Abstract

Lupus erythematosus is a multisystemic connective tissue disease that has a wide range of manifestations affecting the skin and mucous membranes, joints, kidneys, heart, lungs, and central nervous system. In dermatology, cutaneous forms of lupus erythematosus can be classified into discoid, disseminated, centrifugal erythema, lupus panniculitis, subacute and chronic lupus, and systemic lupus erythematosus with damage to internal organs. It can develop as an independent disease or can be a result of progression of cutaneous forms.
 The skin is the second most commonly affected organ in systemic lupus erythematosus folowing the joints, with skin manifestations observed in 80% of patients throughout the course of the disease. And in 2030% of cases, the disease debuts with skin rash. Thus, these patients primarily present to dermatologists.
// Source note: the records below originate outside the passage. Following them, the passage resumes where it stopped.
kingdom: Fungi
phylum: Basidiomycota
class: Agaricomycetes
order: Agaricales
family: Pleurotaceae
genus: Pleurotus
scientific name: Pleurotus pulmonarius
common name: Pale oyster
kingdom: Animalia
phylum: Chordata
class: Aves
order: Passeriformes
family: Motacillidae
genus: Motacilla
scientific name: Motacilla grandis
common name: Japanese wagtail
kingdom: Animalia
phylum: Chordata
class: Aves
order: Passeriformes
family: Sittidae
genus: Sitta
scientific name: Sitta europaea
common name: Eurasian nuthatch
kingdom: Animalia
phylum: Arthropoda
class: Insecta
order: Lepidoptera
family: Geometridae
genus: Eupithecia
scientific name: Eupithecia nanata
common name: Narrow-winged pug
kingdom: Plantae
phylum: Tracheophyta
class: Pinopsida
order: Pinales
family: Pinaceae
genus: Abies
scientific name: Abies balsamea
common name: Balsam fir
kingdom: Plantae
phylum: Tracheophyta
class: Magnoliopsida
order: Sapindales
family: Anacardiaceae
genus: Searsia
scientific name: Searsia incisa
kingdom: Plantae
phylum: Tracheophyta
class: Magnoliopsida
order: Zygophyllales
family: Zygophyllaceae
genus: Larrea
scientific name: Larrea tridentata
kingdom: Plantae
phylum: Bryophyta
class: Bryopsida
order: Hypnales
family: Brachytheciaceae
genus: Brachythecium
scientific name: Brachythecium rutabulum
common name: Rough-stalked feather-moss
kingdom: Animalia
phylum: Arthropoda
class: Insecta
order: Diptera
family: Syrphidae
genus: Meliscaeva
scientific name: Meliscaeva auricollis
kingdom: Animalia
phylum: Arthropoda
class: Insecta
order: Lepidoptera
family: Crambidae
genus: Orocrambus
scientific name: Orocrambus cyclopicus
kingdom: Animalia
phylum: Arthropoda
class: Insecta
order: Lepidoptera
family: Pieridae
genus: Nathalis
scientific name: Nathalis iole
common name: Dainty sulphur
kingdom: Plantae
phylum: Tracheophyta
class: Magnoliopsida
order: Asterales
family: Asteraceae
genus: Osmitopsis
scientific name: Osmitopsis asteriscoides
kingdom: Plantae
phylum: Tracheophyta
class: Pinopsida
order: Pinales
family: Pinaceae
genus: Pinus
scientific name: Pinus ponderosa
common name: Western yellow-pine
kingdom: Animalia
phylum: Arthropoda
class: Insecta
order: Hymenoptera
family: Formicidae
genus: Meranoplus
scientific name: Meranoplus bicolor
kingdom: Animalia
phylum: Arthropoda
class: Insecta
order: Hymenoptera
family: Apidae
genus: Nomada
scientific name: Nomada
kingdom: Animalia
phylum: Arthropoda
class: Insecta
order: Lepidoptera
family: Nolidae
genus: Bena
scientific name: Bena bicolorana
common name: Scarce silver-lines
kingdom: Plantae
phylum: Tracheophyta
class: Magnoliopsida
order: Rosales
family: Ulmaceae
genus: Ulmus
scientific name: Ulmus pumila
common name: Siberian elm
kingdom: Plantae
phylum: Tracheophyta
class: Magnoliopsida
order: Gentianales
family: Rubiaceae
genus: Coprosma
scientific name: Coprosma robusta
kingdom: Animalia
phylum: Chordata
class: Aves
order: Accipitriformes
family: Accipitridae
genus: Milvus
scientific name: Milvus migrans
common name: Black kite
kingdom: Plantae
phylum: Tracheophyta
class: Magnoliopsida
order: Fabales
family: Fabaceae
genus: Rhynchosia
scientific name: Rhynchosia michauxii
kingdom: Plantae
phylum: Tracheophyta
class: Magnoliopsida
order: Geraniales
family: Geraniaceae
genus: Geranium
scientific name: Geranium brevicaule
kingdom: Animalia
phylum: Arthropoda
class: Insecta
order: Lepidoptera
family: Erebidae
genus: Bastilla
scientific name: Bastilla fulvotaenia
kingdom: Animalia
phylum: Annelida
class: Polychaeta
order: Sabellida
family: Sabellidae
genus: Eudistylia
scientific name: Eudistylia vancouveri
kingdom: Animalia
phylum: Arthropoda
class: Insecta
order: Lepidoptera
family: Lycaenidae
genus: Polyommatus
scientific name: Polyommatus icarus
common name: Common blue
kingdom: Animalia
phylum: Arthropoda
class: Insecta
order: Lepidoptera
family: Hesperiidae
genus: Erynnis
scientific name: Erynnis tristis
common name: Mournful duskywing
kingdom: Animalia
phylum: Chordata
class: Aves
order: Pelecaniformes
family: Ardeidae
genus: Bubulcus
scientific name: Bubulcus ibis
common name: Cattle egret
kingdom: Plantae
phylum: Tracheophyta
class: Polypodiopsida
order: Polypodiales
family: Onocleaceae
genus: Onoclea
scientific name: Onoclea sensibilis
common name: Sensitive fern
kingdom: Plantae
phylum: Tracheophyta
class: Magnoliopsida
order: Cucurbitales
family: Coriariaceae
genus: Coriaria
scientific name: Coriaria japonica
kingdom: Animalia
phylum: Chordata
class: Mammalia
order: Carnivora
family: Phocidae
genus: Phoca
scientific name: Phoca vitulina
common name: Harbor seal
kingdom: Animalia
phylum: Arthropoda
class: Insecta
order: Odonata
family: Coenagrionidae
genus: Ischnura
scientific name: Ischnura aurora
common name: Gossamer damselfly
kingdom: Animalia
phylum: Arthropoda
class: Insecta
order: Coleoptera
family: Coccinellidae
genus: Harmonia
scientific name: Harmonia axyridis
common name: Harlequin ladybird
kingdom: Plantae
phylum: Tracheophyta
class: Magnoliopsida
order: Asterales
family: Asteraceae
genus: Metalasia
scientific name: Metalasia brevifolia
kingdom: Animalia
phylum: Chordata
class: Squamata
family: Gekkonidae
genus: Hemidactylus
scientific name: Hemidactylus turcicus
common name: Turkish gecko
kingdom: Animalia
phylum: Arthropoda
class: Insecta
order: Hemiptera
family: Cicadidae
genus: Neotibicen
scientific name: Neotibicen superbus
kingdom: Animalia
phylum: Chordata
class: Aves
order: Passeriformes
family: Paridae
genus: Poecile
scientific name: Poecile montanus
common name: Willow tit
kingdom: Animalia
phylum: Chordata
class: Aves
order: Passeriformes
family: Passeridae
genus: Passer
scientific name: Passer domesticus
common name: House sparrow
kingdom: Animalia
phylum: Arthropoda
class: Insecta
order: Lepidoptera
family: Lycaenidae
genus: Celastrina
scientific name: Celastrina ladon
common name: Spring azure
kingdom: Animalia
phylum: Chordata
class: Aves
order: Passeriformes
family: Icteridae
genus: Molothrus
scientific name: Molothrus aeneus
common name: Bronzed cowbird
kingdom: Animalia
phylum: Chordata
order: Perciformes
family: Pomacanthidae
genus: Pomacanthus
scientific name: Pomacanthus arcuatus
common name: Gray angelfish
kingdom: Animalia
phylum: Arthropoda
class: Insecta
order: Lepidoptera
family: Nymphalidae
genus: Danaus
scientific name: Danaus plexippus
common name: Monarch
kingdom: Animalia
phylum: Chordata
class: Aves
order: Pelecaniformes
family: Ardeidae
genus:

Knowledge of the criteria for making a diagnosis, the clinical characteristics, in combination with performance of advanced laboratory diagnostic tests allow a dermatologist to suspect a systemic process in a timely manner and prescribe appropriate therapy.
 The article presents two clinical observations of male patients with systemic lupus erythematosus, the diagnosis of which could not have been established for several years. The diagnosis in these cases met the 2019 European League Against Rheumatism (EULAR) and the American College of Rheumatology (ACR) classification criteria for systemic lupus erythematosus, confirmed by laboratory tests. Patients had a positive trend to response to therapy.